**Текст для чтения**
# # # #

Из толпы стремительно лезет, работая локтями, старуха лет пятидесяти. На лице у нее — готовность «пострадать», иступленное желание — полететь. Так, наверное, она ранее пробивались к «чудотворной» иконе. Но оказалось, что она приезжая, вятская, а не местная и ее не взяли. Она отошла от секретаря огорченная, и губы ее, казалось, шептали:
— Не сподобилась, не сподобилась.
Вишли из кабинки старики. Калистрат Мироныч восторженно улыбался, крутил головой, разводил руками.
— Ну и хорошо, товарищи! Просто хорошо! Ну и спасибо, спасибо!
К аппарату подошла другая группа — предрика, агент ГПУ и еще кто-то и местных властей.
Крепкий, коренастый предрика, несомненно, бывший фронтовик, шел к аппарату твердым широким шагом солдата на ученьи — давал ногу и мерно махал руками. Он шел сосредоточенно, серьезно. Он шел не «кататься», а делать большое нужное дело. И он был прав, конечно.
Толпа чувствовала, понимала, что всех "перекатать" не смогут, но каждый хотел попасть в число тех, которых смогут. Нас хватали за руки, молили.
— Товарищи, полетать бы. Товарищи...
Тогда я записал у себя в записной книжке:
— Деревня, поднятая над своими пашнями и избенками, уже новая деревня. Деревня, почувствовавшая мощь в величие культуры города, деревня, поверившая в нее крепко — ведь сами видели, сами летали, — новая деревня. Деревня затосковавшая о полете, огорченная отказом (всем нельзя) — новая деревня.
Из кабинки вышел агент ГПУ. Лицо его было розово от счастья, как и его фуражка. Глаза еще светились голубизной заоблачных просторов. Он мне сказал с благоговением и серьезностью:
— Принял воздушное крещение.

# # # #

**Задание 1**
Определите, соответствуют ли тексту для чтения утверждения (а), (б) и (в). Для каждого ответьте «да» или «нет» и приведите решающие слова текста дословно.
(а) Старуху не взяли в полет, потому что она была приезжей.
(б) Предрика шел к аппарату медленно и неуверенно.
(в) Агент ГПУ вышел из кабинки с бледным лицом.
**Задание 2**
Какие слова агент ГПУ сказал рассказчику, выйдя из кабинки, согласно тексту для чтения?
**Задание 3**
Допишите текст для чтения о полетах над деревней, начав сразу после его последней фразы.

**Данные**

# # # #

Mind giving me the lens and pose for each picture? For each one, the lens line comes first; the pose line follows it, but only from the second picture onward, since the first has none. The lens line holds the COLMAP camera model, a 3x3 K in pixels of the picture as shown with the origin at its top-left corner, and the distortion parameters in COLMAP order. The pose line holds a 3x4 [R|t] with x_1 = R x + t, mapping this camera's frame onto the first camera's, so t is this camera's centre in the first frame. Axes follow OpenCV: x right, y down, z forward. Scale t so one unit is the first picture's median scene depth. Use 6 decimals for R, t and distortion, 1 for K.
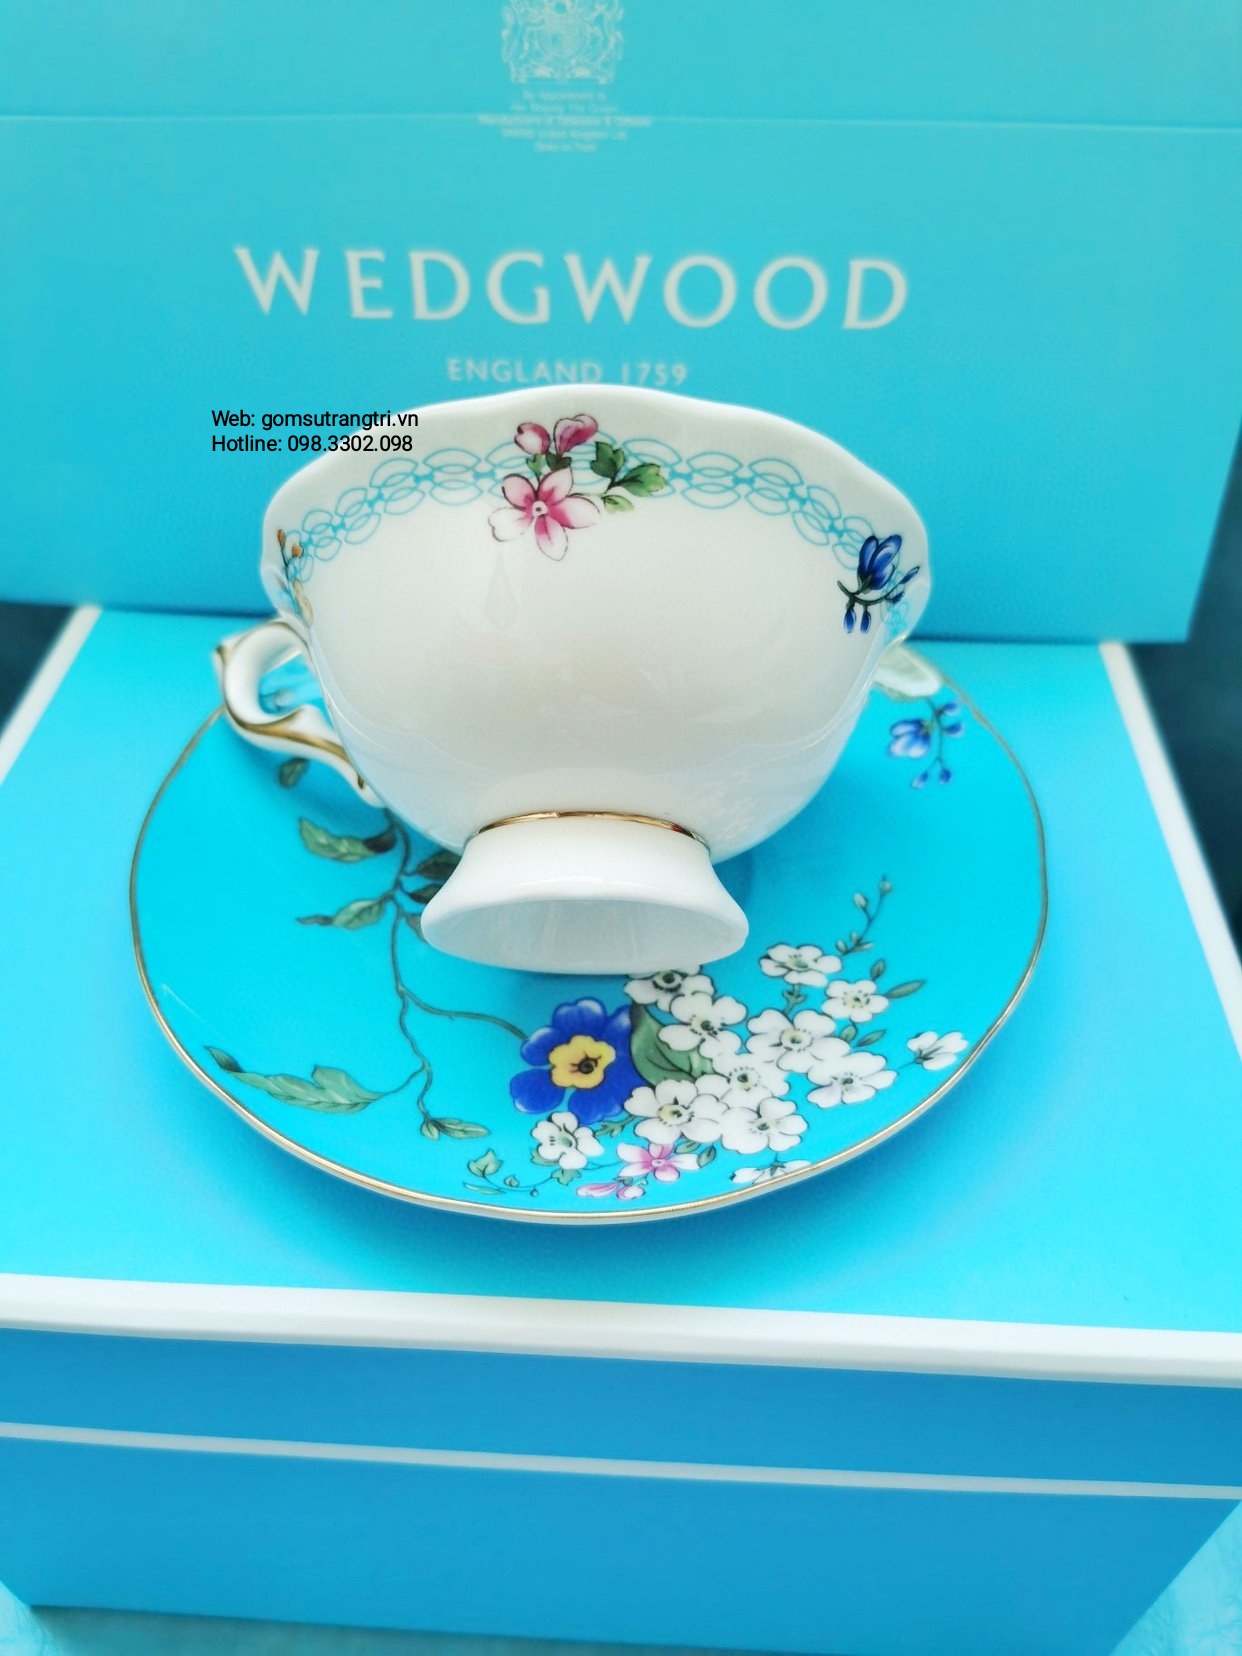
lens RADIAL K [[1317.6, 0, 621.0], [0, 1317.6, 828.0], [0, 0, 1]] dist [0.123698, -0.233693]
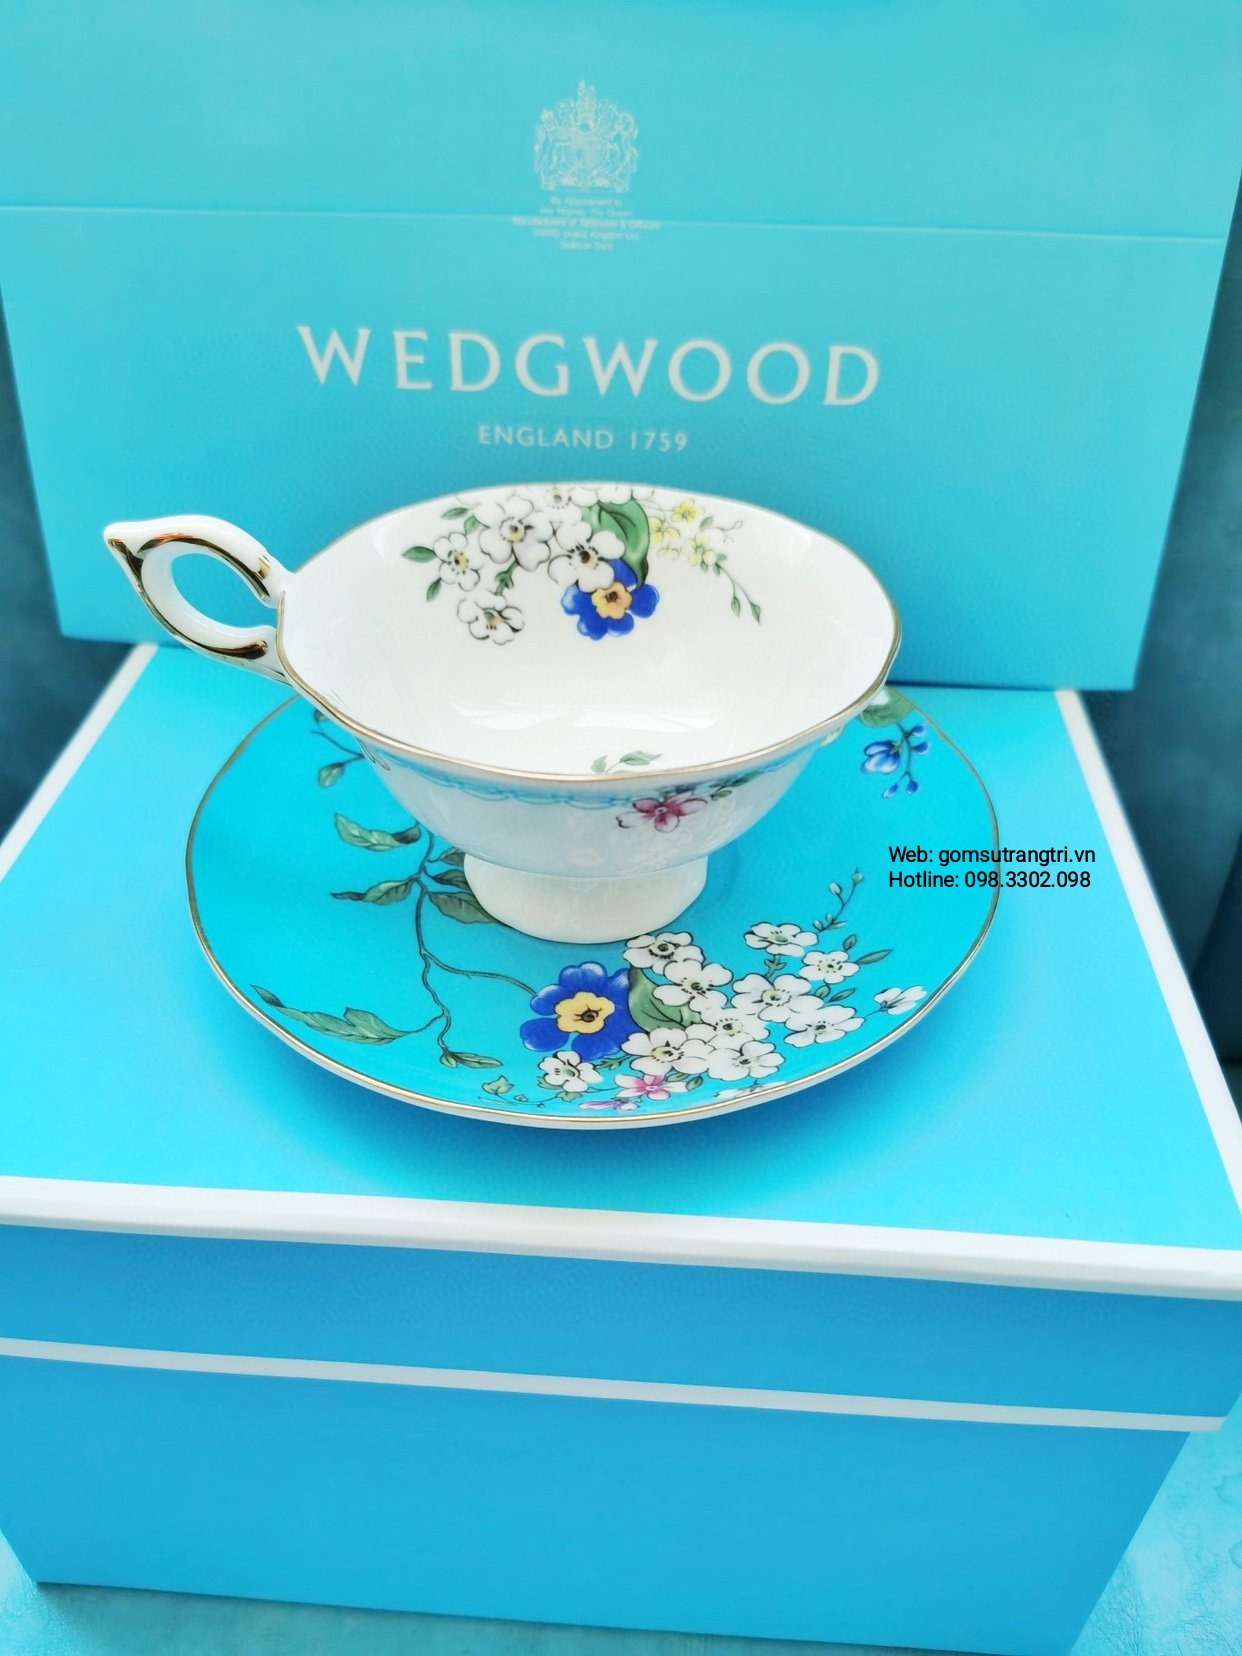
lens RADIAL K [[1299.4, 0, 621.0], [0, 1299.4, 828.0], [0, 0, 1]] dist [0.137042, -0.264490]
pose [[0.999815, 0.019226, 0.000631, -0.002272], [-0.019070, 0.994950, -0.098541, 0.125809], [-0.002523, 0.098511, 0.995133, -0.111594]]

# # # #

**Ответ 1**
(а) Да: «Но оказалось, что она приезжая, вятская, а не местная и ее не взяли».
(б) Нет: «шел к аппарату твердым широким шагом солдата на ученьи».
(в) Нет: «Лицо его было розово от счастья, как и его фуражка».

**Ответ 2**
«Принял воздушное крещение».

**Ответ 3**
Мне хотелось крепко пожать ему
руку и сказать — Ну поздравляю вас, товарищ. Но он был уже далеко и оживленно говорил своим:
— Красота, красота...
Сибовые химы и губовые химы.Когда кончаются круговые полеты — начинается митинг. Тогда на крыло аэроплана выходят представители местных организаций и говорят:
— Товарищи, вопреки всякому желанию буржуазии, мы хотим летать и мы летаем. Товарища, вопреки всякому желанию буржуазии, мы приветствуем у себя в селе наши сибовые химы и губовые химы.
После местных властей лезут на крыло сибовые и губовые химы. Сибовый хим Архангелов говорит старыми, давно заученными, но крепко пригнанными словами. И здесь в деревенской глуши он неопровержим, как пророк. Его не слушают, ему внимают. Ведь он говорит с крыла сказочной птицы, говорит о сказке, ставшей былью.
Губовые химы Тумский и Дольский говорят о международной буржуазной саранче и о саранче обыкновенной, той, которая ест хлеб (саранча буржуазная ест только мясо).
Их сменяет Иеске. На него смотрят не спуская глаз — он завоеватель неба. Но этот человек, витающий в облаках, имеет весьма трезвый ум. Он говорит о тех серебряных и медных колесиках, разбежавшись на которых, тысячи стальных птиц смогли бы подняться с земли СССР.
Иеске кончает.
Брянцев заводит мотор. Секретарь — местный хим — продает акции Авиахима, записывает новых членов.
Колеса «Сибревкома» теряют землю. Мы снова в воздухе.
Внизу еще идет запись в общество Авиахима. Внизу село, разворошенное дружеским, радостным, воздушным набегом.
Иеске плотнее надевает фуражку. Брянцев близоруко согнулся у штурвала.
Снова сияющая синь и простор.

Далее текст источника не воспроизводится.